═══ Passage choisi
Notre réseau organise une Semaine Recherche avec en France du 23 au 27 avril 2018.
Celle-ci se déroulera dans plusieurs régions françaises et se déclinera en différentes activités: expérimentations délocalisées (région parisienne, Lille, Strasbourg, Poitiers et Limoges), symposium international à l’Université de Limoges (ouvert au public), séminaire de Ligoure (réservé aux membres du réseau). Le programme prévisionnel détaille ces différentes activités après l’argument.
Le thème retenu par le comité scientifique pour toute la semaine 2018 est « Politique et Recherche avec ».
Si vous êtes membre du réseau (abonnés de la plateforme) et que vous souhaitez participer à cette semaine, vous pouvez dès maintenant prendre contact avec les organisateurs des « expérimentations délocalisées » (23 et 24 avril). Leurs noms se trouvent dans le programme prévisionnel ci dessous. Ces expérimentations délocalisées sont aussi ouvertes à des participants qui ne seraient pas (encore) membres du réseau. Si vous êtes dans ce cas, vous pouvez également contacter les organisateurs.
Si vous êtes membre du réseau et que vous souhaitez participer au séminaire « fermé »de Ligoure (26 et 27 avril), merci de vous signalez rapidement auprès de Marguerite Soulière et Gilles Monceau, le nombre de places étant limité. Vous pouvez proposer des ateliers pour ce séminaire fermé ou bien participer à leurs préparations avec un groupe international. La démarche est la même que pour Ottawa et Niteroï.
Argument de la Semaine Recherche avec 2018 en France
« Politique et recherche avec »
« Qu’est-ce que la politique ? Ou le politique ? Qu’est-ce qui est politique et qu’est-ce qui ne l’est pas ? » (Lourau, 1973, p. 31)
La/le politique traverse la recherche avec dans toutes ses dimensions : méthodologiques, épistémologiques, théoriques, éthiques… mais aussi à différents niveaux : du micro au macro. Pour Lourau, « le pouvoir central est partout » (Lourau, 1973, p. 29). Quelle place ont le chercheur et la recherche avec dans ce mouvement ? Douglas précise que « l’espoir d’une indépendance intellectuelle consiste pour nous à résister, et la première étape à déceler comment s’effectue l’emprise des institutions sur notre esprit » (Douglas, 2004, p. 135).
La recherche doit se penser et se développer en lien étroit avec les réalités politiques, sociales, économiques du monde où elle se fait. C’est ce que Bibeau rappelle en citant Hannah Arendt sur la fragilité de la pensée développée dans la solitude en dehors des problèmes de la Cité (Bibeau dans Soulière et collab, 2014, p. 298). Le Réseau Recherche avec est né à un moment où le financement des universités et de la recherche académique, et leur utilité pour le développement socioéconomique est en plein essor. L’économie du savoir réoriente la mission des universités et de la recherche vers le développement de savoirs techniques, de savoirs professionnels standardisés pour répondre aux besoins immédiats de la croissance. Est-ce ce à quoi nous voulons contribuer ? Est-il possible d’échapper à cette logique et comment ? Comment participer à la construction de savoirs, savoirs ne clivant pas théorie et praxis, mais impliquant les praticiens et les professionnels ?
══════
(Consigne): Reprenez le texte sur la Semaine Recherche avec 2018 et poursuivez-le à partir de sa dernière phrase. La liste ci-après provient d'une autre source.
═══ Données extraites
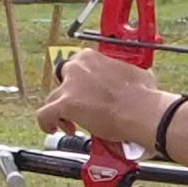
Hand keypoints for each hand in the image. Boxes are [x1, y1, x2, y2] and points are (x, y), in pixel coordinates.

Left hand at [38, 47, 163, 149]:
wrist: (141, 110)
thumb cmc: (143, 94)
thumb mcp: (134, 73)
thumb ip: (122, 74)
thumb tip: (129, 82)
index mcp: (91, 57)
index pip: (77, 68)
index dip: (80, 83)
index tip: (86, 93)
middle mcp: (76, 68)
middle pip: (63, 81)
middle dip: (69, 94)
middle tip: (80, 108)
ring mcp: (69, 86)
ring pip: (53, 99)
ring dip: (60, 111)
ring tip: (70, 124)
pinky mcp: (64, 105)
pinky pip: (44, 115)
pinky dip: (46, 123)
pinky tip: (53, 129)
══════
(Réponse):
Pour Bibeau, « on ne peut pratiquer notre métier d’anthropologues ou de sociologues sans avoir en tête un projet social et politique, lequel est forcément sous-tendu par une vision du monde et par une éthique » (Bibeau dans Soulière et collab, 2014, p. 297). Quelles sortes de connaissances avons-nous envie de produire ? À quelle fin ? À quelle vision de l’autre et du monde ai-je envie de contribuer ? N’est-ce pas en lien avec ce positionnement philosophique, éthique et politique que se font les travaux de collaboration dans le réseau Recherche avec ? Dans et entre les champs de la santé collective, la psychologie sociale, l’éducation, le travail social, l’anthropologie, la sociologie ?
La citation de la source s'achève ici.